Supplied records:
☆ ☆ ☆

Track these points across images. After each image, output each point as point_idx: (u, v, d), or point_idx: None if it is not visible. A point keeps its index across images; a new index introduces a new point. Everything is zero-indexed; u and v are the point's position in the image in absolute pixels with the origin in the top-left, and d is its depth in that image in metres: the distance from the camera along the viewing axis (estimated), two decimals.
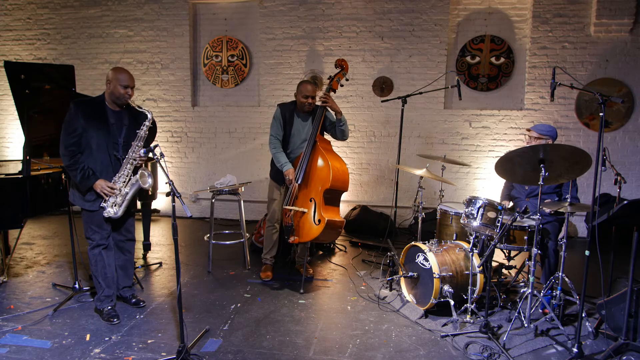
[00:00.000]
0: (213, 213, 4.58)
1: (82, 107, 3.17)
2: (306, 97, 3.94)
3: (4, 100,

☆ ☆ ☆

Your task:
Word for word, reproduce all of the entries above and omit the pictures.

Problem solution:
Track these points across images. After each image, output each point as point_idx: (u, v, d), or point_idx: None if it is not visible. A point keeps its index across images; a new index introduces a new point. Everything is zero-indexed; u and v are the point's position in the image in absolute pixels with the origin in the top-left, and d is its depth in that image in metres: the distance from the camera along the viewing axis (estimated), two decimals.
[00:00.000]
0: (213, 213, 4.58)
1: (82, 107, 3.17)
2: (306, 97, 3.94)
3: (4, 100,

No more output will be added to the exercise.